Conceptualization of permanent deformation characteristics of rubber modified asphalt binders: Energy-based algorithm and rheological modeling

Abstract

The objective of this study was to conceptualize and develop energy-based algorithm to characterize the comprehensive rheological behaviour of different asphalt binders with and without rubber modification. The scope included advanced asphalt binder characterization and analyses using viscoelastic parametric relationships. A total of thirteen different asphalt binders covering over 5000 data points were utilized, including: three virgin binders, one industrially available crumb rubber modified (CRM), and nine laboratory prepared CRM binders with varying dosages. Dissipated energy parameter tanδ was estimated, which helped in assessing the rutting resistance of asphalt binders.

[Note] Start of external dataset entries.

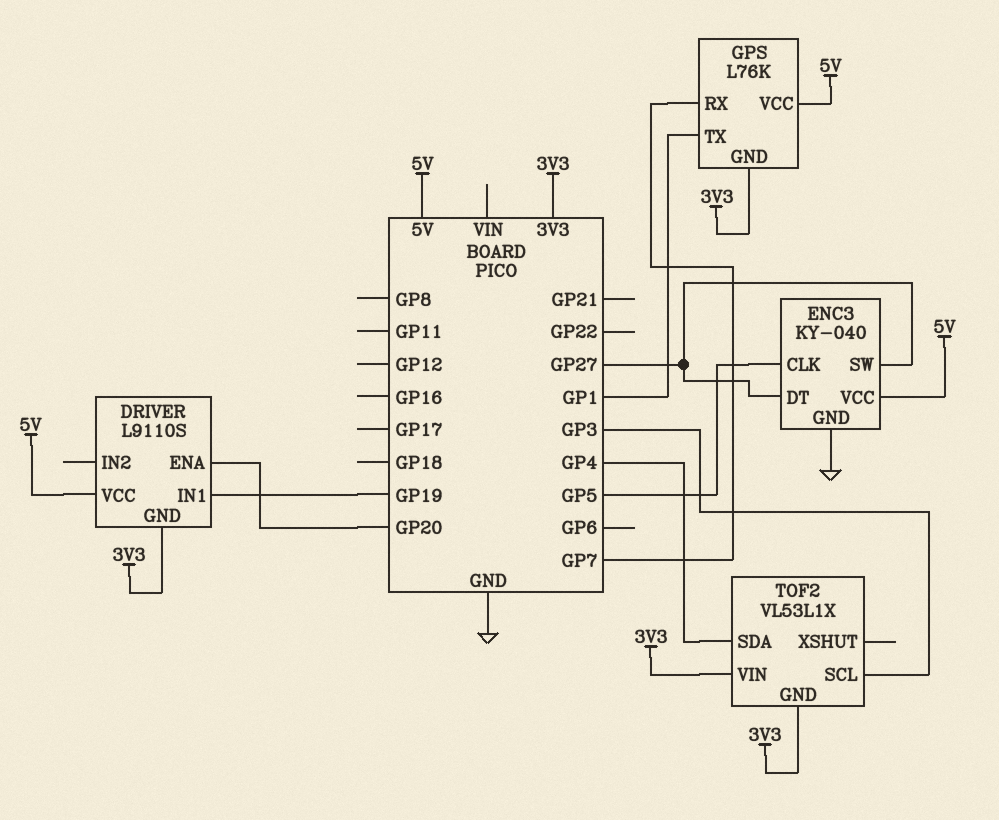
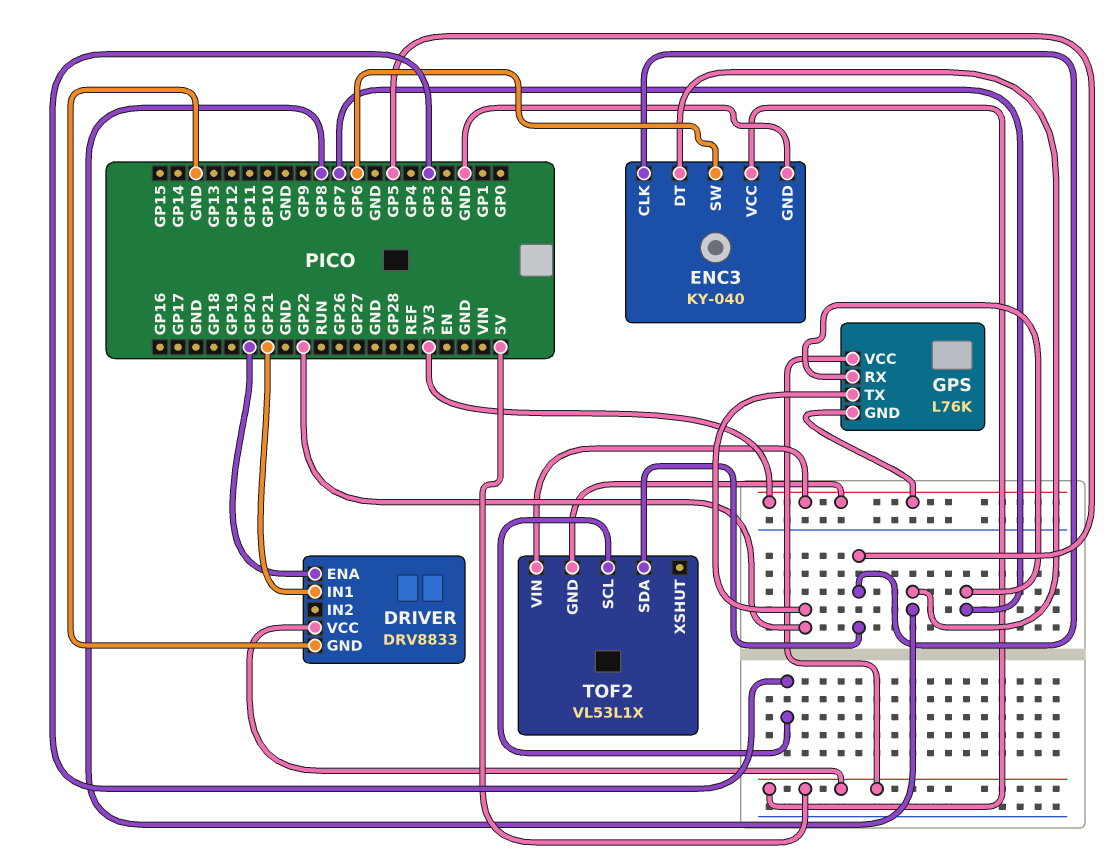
DRIVER: L9110S -> DRV8833
DRIVER pin GND: 3V3 -> GND
DRIVER pin IN1: GP19 -> GP21
ENC3 pin DT: GP27 -> GP8
ENC3 pin SW: GP27 -> GP6
GPS pin TX: GP1 -> GP22
TOF2 pin SDA: GP4 -> GP5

CRM binders produced flatter tanδ master curves and with lower magnitudes compared to the virgin binders indicative of higher rutting resistance with reduced energy dissipation-temperature susceptibility. Further, Weibull distribution function modeling on Multiple Stress Creep and Recovery (MSCR) test data quantified the contributions of various viscoelastic components of the asphalt binders. Rheological modeling and dissipated energy methodologies conceptualized as part of the study indicated that rubber inclusions in asphalt binder would aid in the improvement of the materials’ rutting resistance. Overall, it is envisaged that the algorithm developed in this research pertinent to asphalt binders’ advanced rheological characterization would further the state-of-the-art in designing rut-resistant asphalts.